The Ocean Surface Topography Mission/Jason-2 payload consists of five fully redundant primary science instruments and three "passenger" instruments.
The Poseidon-3 radar altimeter
, provided by Centre National d'Etudes Spatiales (CNES), is the mission's main instrument. It accurately measures the distance between the satellite and the mean sea surface. Derived from the Poseidon-2 altimeter on Jason-1, it emits pulses at two frequencies (13.6 and 5.3 gigahertz) to the ocean surface and analyzes very precisely the time it takes for the signals to return.
The Advanced Microwave Radiometer
(AMR), provided by NASA, is an advanced version of the microwave radiometer that flew on Jason-1. It measures radiation from Earth's surface at three frequencies (18, 21 and 37 gigahertz) to determine the amount of water vapor present in the atmosphere. This water vapor affects the accuracy of altimeter measurements by delaying the time it takes for the altimeter's signals to make their round trip to the ocean surface and back.
The Doppler Orbitography and Radio-positioning Integrated by Satellite
(DORIS), provided by CNES, determines the satellite's precise position in orbit to within a few centimeters, information that is critical in interpreting altimetry data. It works by receiving signals in two frequencies from a ground network of 60 beacons all over the globe. The relative motion of the satellite generates a shift in signal frequency, called the Doppler shift, which is measured to determine the satellite's velocity and position.
The Global Positioning System Payload
(GPSP), provided by NASA, is a tracking system that enhances DORIS measurements by using triangulated data from the U.S. Global Positioning System constellation of navigation satellites to determine the satellite's precise position in orbit. It is nearly identical to the Turbo Rogue Space Receiver on Jason-1. Its data are used to continuously track the satellite's trajectory.
The Laser Retroreflector Array
(LRA), provided by NASA, is an array of mirrors that allow the satellite to be tracked with centimeter accuracy by 40 satellite laser ranging stations on the ground. By analyzing the round-trip time of the laser beam, the satellite's precise position in orbit can be determined. It is an exact copy of the LRA on Jason-1.
The Environment Characterization and Modelisation-2
(Carmen-2) instrument, provided by CNES, will study the effects of radiation in the satellite's environment on advanced components.
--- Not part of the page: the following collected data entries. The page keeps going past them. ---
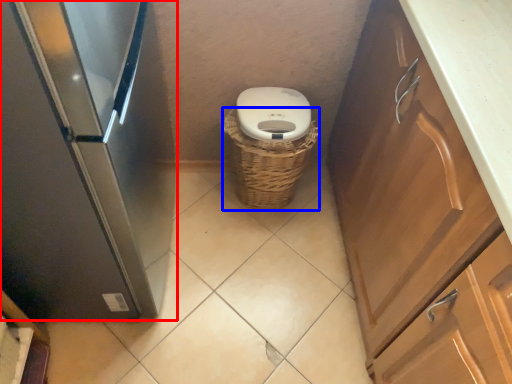
Question: Which object is further to the camera taking this photo, home appliance (highlighted by a red box) or basket (highlighted by a blue box)?

Choices:
 (A) home appliance
 (B) basket

Answer: (B)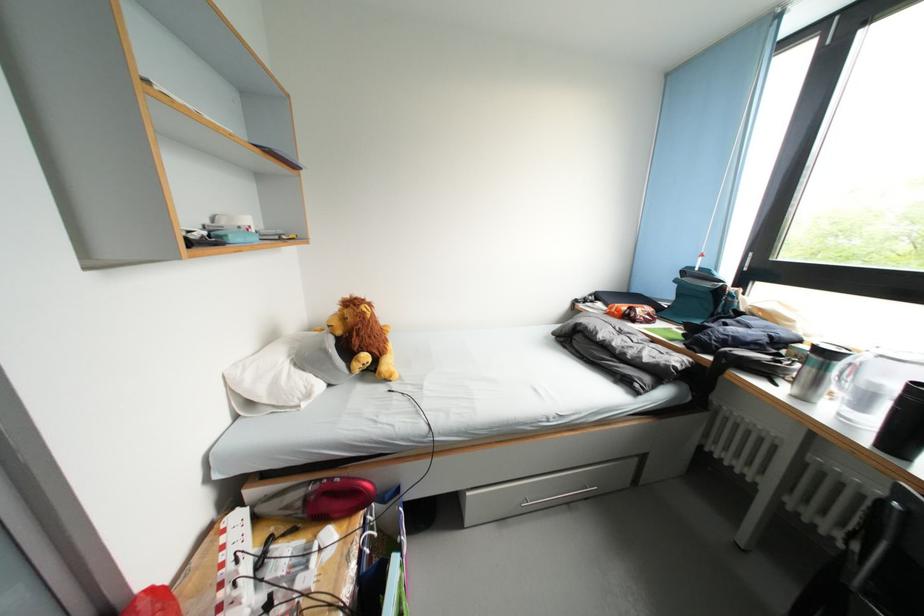
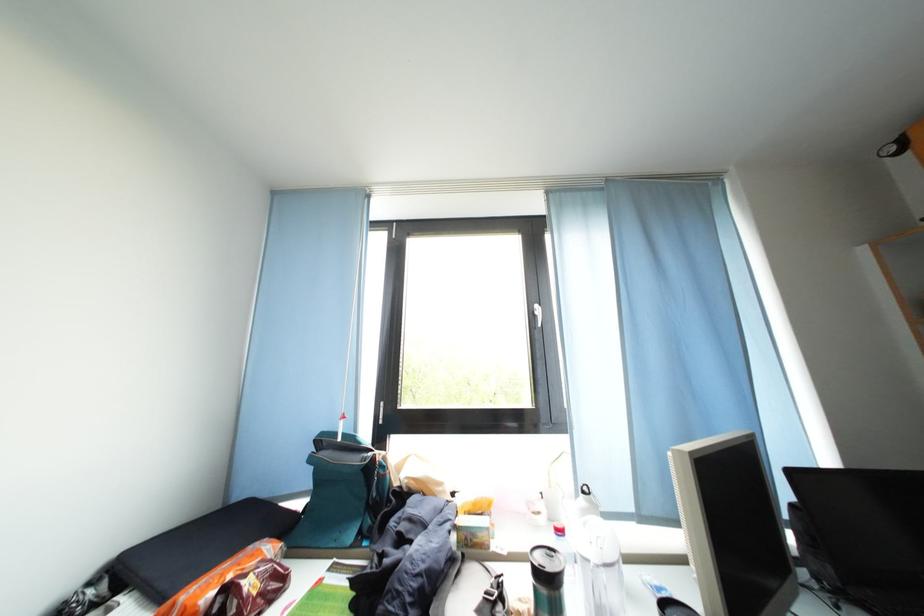
Based on the continuous images, in which direction is the camera rotating?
The Time Transfer by Laser Link
(T2L2) instrument, provided by CNES, will use a laser link to compare and synchronize remote ground clocks with high accuracy.
The Light Particle Telescope
(LPT), provided by Japan, will study radiation in the satellite's environment.In addition to their own scientific objectives, these passenger instruments are expected to improve the performance of DORIS.